Extrait à lire »
Dans sa récente publication, Rachid El Belghiti offre une lecture profondément humaine et critique de la situation judiciaire marocaine à la lumière des chiffres présentés par le juge Hassan Farhan concernant les manifestations de la jeunesse.
Pour El Belghiti, ces chiffres ne sont pas de simples données juridiques froides, mais le reflet d’une société en tension et le symptôme d’un lien de confiance brisé entre l’État et sa jeunesse.
Son texte n’est pas un réquisitoire contre la justice, mais une tentative de rendre audible la douleur sociale que le pouvoir choisit trop souvent de juger au lieu de la comprendre.
Les chiffres selon El Belghiti : quand la rigueur cache le désordre
El Belghiti rapporte, à partir des déclarations du juge Farhan, que 5 780 personnes ont été arrêtées lors des protestations, dont 3 300 relâchées après vérification d’identité, tandis que 2 480 ont été déférées devant la justice, parmi lesquelles 1 473 en détention préventive.
Ces chiffres, écrit-il, traduisent une tension entre l’apparence d’ordre et la réalité du désarroi.
En posant la question — la justice fut-elle l’expression de l’État de droit ou un rappel brutal des limites du “vivre ensemble” ? — El Belghiti dénonce une pratique où l’arrestation précède la réflexion, où la réaction sécuritaire prime sur la gestion institutionnelle.
Ainsi, la justice devient, selon lui, une suite administrative à la nervosité du pouvoir, non un acte préventif ou réparateur.
Quand la douleur devient l’accusée
El Belghiti attire ensuite l’attention sur ce qu’il appelle “le visage humain des chiffres”.
Les jeunes descendus dans la rue ne cherchaient pas le désordre, mais un espace d’existence.

Entrées du corpus »
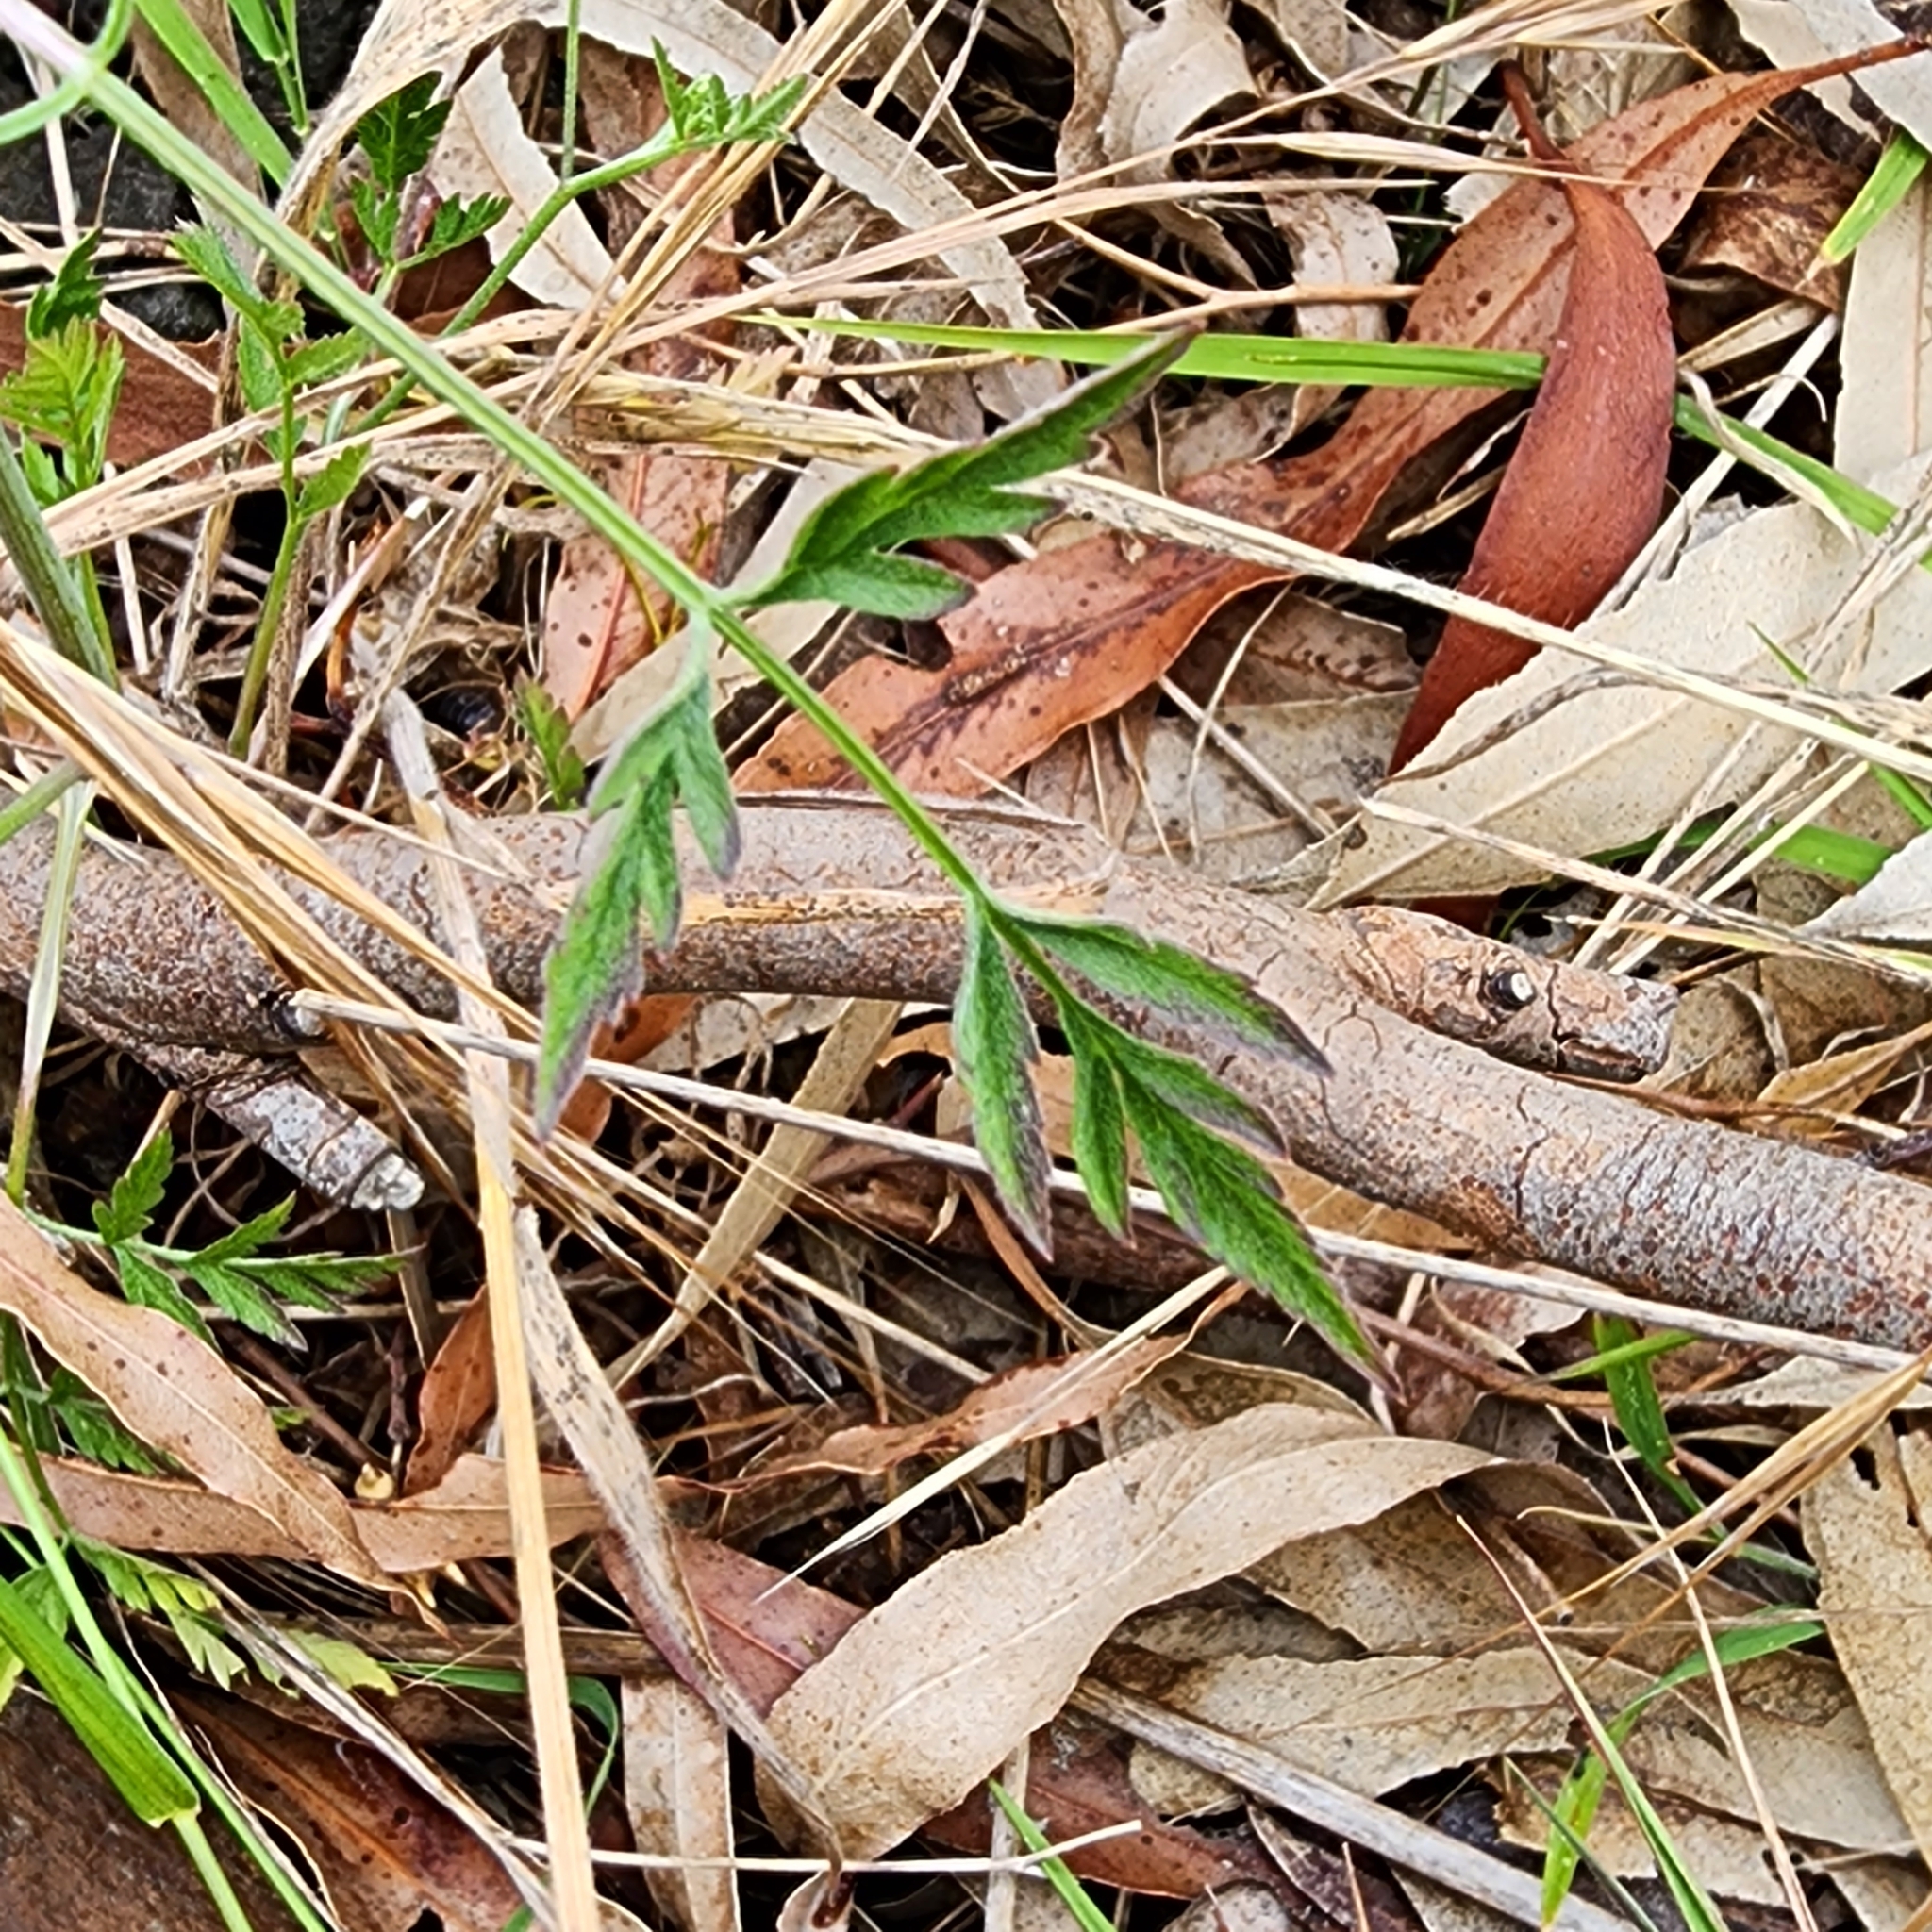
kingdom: Plantae
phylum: Tracheophyta
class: Magnoliopsida
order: Apiales
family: Apiaceae
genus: Torilis
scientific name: Torilis arvensis
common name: Spreading hedge-parsley
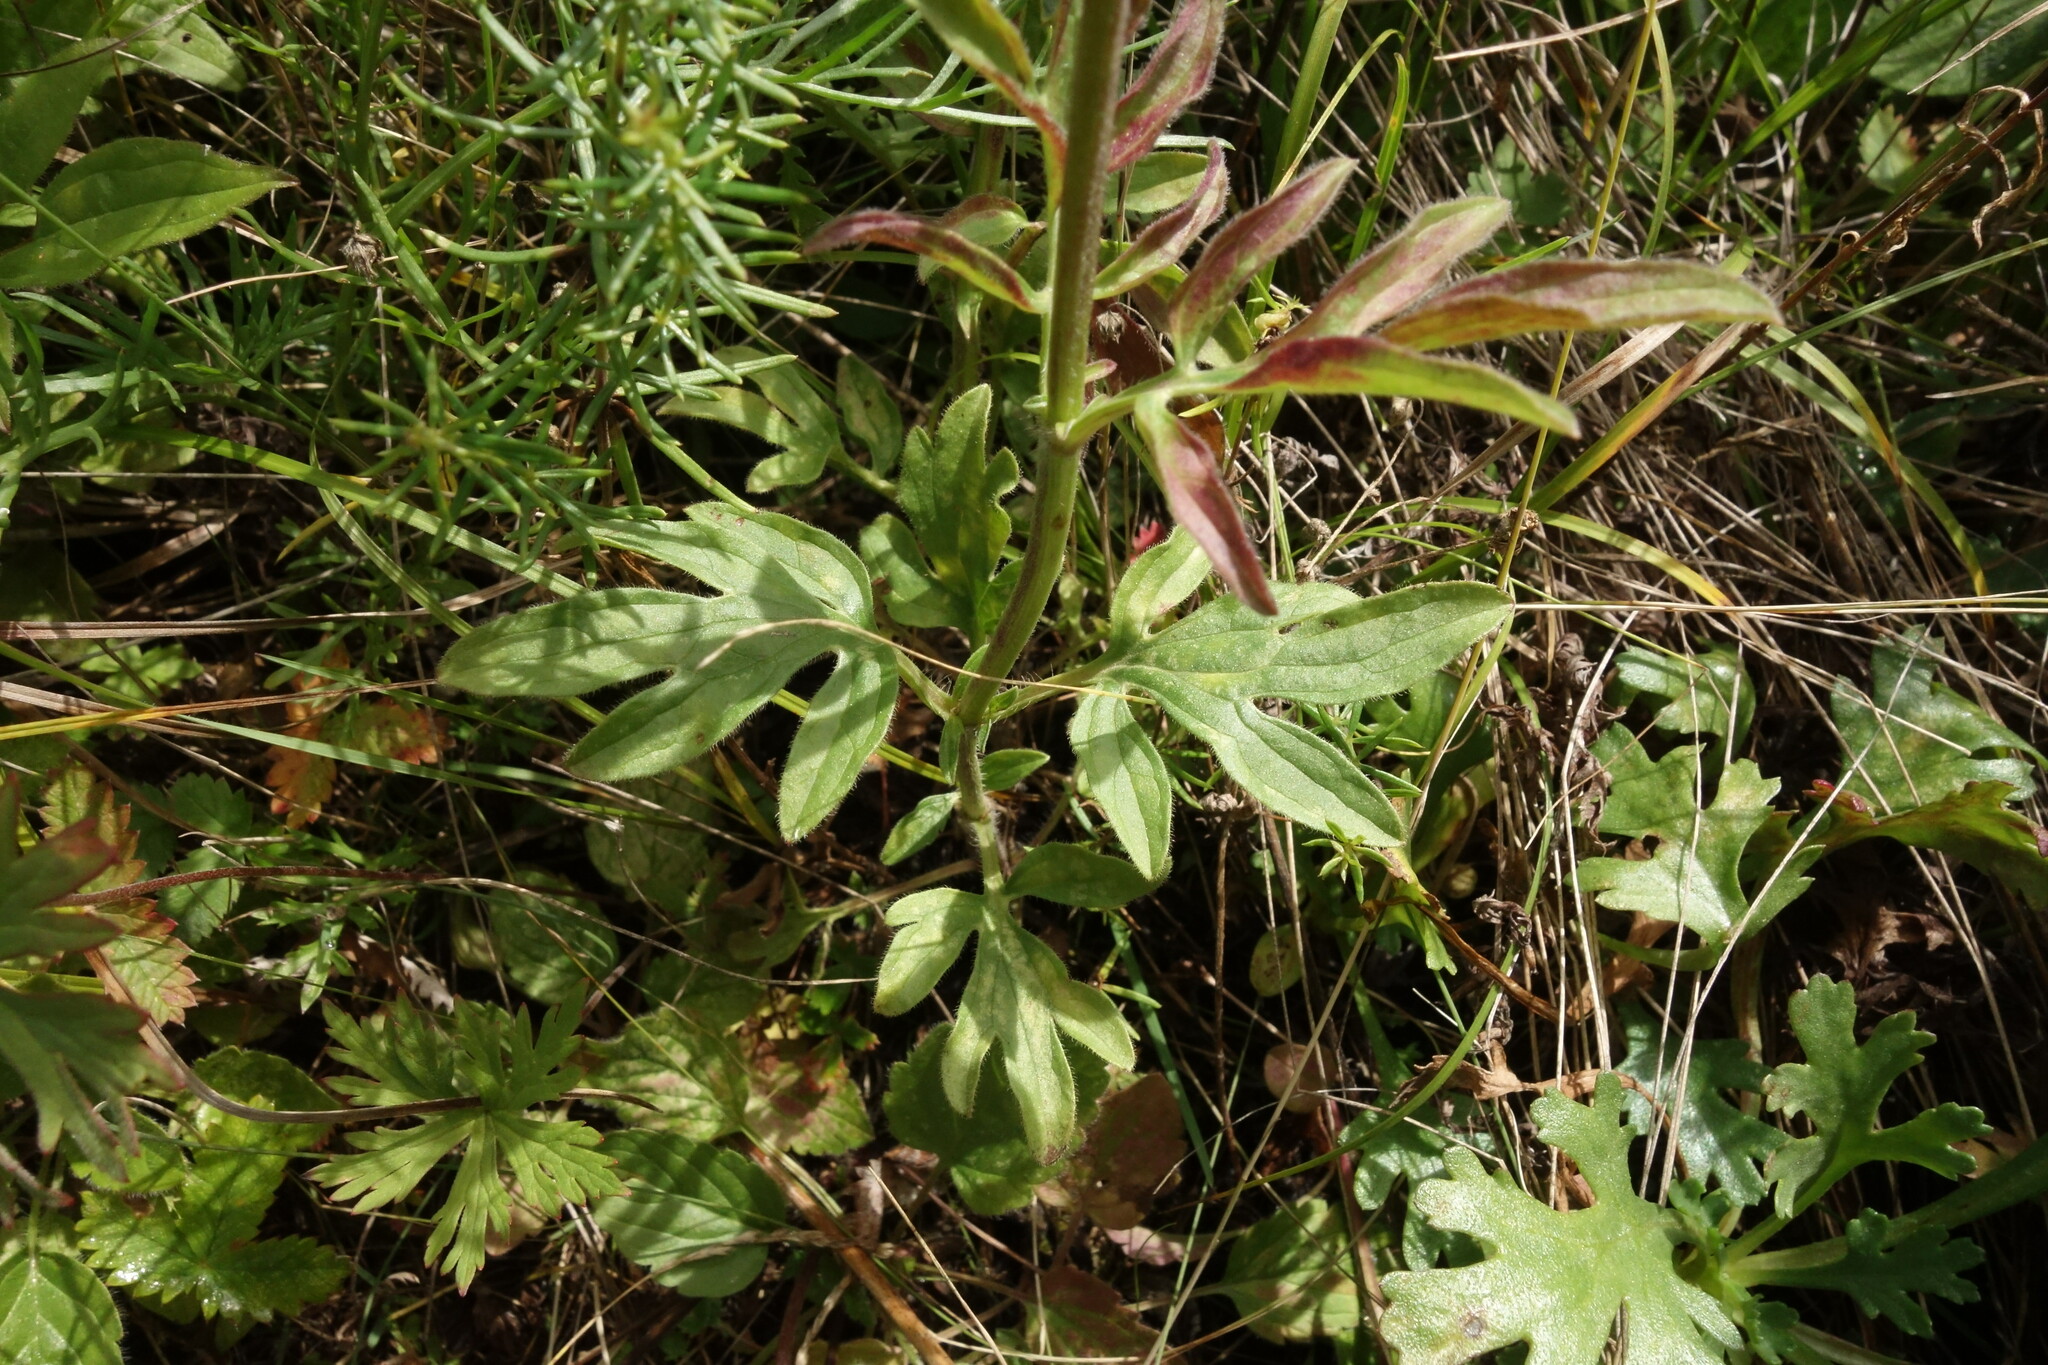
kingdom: Plantae
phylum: Tracheophyta
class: Magnoliopsida
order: Lamiales
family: Lamiaceae
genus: Nepeta
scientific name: Nepeta multifida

Consignes à réaliser »
**1.** Traduisez en anglais cette phrase de l’extrait sur la justice marocaine : « Les jeunes descendus dans la rue ne cherchaient pas le désordre, mais un espace d’existence. »
**2.** Prolongez l’extrait sur la justice marocaine en reprenant après sa dernière phrase.

Réponses par consigne »
**1.** The young people who took to the streets were not looking for disorder, but for a space in which to exist.

**2.**
Il évoque ces travailleurs des zones agricoles d’Inzegane ou d’Aït Amira, qui exportent des tomates vers Helsinki, mais ne peuvent s’en offrir une boîte dans leur propre pays.
Une image saisissante de l’injustice économique devenue moteur de la colère sociale.
À travers cette métaphore, El Belghiti interroge l’essence même du procès :
Était-ce un moment de justice ou le signe d’un État incapable d’entendre la douleur de ses enfants ?
Dans cette perspective, il invite à lire les procès non comme la répression d’un crime, mais comme la mise en accusation d’une déception collective.
Génération Z : le miroir d’une incompréhension
Un autre point majeur du texte d’El Belghiti concerne la jeunesse mineure.
Il note que plus de 160 adolescents figurent parmi les arrêtés, représentant une génération hyperconnectée mais déconnectée de son pays.
Ils voient le monde sur leurs écrans mais butent sur un mur d’exclusion et de chômage.
Pour El Belghiti, cette génération, formée à la liberté d’expression dans l’espace numérique, découvre brutalement la répression quand elle transpose cette liberté dans l’espace public.
Une contradiction qui révèle le fossé culturel et politique entre un État du XXe siècle et une jeunesse du XXIe.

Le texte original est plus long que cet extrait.